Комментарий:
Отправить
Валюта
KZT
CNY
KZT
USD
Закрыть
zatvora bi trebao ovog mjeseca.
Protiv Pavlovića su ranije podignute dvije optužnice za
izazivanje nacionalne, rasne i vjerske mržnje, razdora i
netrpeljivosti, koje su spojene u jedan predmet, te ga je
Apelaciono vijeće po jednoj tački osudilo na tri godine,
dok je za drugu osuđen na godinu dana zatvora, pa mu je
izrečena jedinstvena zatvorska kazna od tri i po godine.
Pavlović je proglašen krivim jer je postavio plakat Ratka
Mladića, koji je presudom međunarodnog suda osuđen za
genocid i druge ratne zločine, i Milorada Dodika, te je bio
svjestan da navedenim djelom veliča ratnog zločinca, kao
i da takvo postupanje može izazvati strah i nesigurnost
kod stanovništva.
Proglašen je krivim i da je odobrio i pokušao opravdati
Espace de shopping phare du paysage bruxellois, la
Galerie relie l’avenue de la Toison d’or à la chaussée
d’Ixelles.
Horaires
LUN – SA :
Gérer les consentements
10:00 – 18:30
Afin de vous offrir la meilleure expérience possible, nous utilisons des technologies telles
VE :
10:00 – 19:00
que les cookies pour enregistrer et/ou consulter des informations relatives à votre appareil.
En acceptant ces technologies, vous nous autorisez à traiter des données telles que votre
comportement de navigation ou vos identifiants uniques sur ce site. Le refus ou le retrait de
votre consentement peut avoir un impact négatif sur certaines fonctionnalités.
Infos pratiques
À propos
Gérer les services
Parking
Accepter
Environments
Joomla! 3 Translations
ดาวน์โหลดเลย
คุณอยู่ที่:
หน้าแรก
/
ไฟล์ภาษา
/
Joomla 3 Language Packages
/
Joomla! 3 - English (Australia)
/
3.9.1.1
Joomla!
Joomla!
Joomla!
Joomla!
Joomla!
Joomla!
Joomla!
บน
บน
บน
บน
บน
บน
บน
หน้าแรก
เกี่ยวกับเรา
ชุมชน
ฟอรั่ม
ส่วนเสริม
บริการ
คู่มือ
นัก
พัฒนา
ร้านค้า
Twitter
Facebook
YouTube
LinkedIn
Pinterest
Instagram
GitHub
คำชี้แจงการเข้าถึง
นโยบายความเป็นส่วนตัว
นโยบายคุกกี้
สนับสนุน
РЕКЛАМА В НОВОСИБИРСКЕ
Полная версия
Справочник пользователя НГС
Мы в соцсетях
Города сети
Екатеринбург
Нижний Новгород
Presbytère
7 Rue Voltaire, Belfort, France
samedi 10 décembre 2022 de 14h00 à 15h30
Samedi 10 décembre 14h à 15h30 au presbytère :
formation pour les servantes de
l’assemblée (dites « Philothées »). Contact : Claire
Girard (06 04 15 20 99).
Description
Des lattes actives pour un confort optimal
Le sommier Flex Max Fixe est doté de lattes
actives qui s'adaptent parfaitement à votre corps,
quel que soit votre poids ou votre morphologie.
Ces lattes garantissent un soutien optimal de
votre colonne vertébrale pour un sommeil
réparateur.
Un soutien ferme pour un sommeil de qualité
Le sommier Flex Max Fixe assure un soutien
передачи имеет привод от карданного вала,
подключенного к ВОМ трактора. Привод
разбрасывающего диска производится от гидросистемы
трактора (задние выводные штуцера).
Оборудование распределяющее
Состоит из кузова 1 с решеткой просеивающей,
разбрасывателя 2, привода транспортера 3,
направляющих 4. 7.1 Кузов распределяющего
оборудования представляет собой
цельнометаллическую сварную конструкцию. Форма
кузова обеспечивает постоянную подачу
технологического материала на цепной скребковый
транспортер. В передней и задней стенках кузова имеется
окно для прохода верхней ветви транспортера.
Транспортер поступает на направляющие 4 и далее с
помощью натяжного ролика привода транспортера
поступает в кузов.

TASK DESCRIPTION: Give the lines from the beginning of the rows through the line containing "svjestan da navedenim", inclusive, as a JSON list of strings with one string per line and blank lines omitted.

ANSWER SPACE:
[
  "Комментарий:",
  "Отправить",
  "Валюта",
  "KZT",
  "CNY",
  "KZT",
  "USD",
  "Закрыть",
  "zatvora bi trebao ovog mjeseca.",
  "Protiv Pavlovića su ranije podignute dvije optužnice za",
  "izazivanje nacionalne, rasne i vjerske mržnje, razdora i",
  "netrpeljivosti, koje su spojene u jedan predmet, te ga je",
  "Apelaciono vijeće po jednoj tački osudilo na tri godine,",
  "dok je za drugu osuđen na godinu dana zatvora, pa mu je",
  "izrečena jedinstvena zatvorska kazna od tri i po godine.",
  "Pavlović je proglašen krivim jer je postavio plakat Ratka",
  "Mladića, koji je presudom međunarodnog suda osuđen za",
  "genocid i druge ratne zločine, i Milorada Dodika, te je bio",
  "svjestan da navedenim djelom veliča ratnog zločinca, kao"
]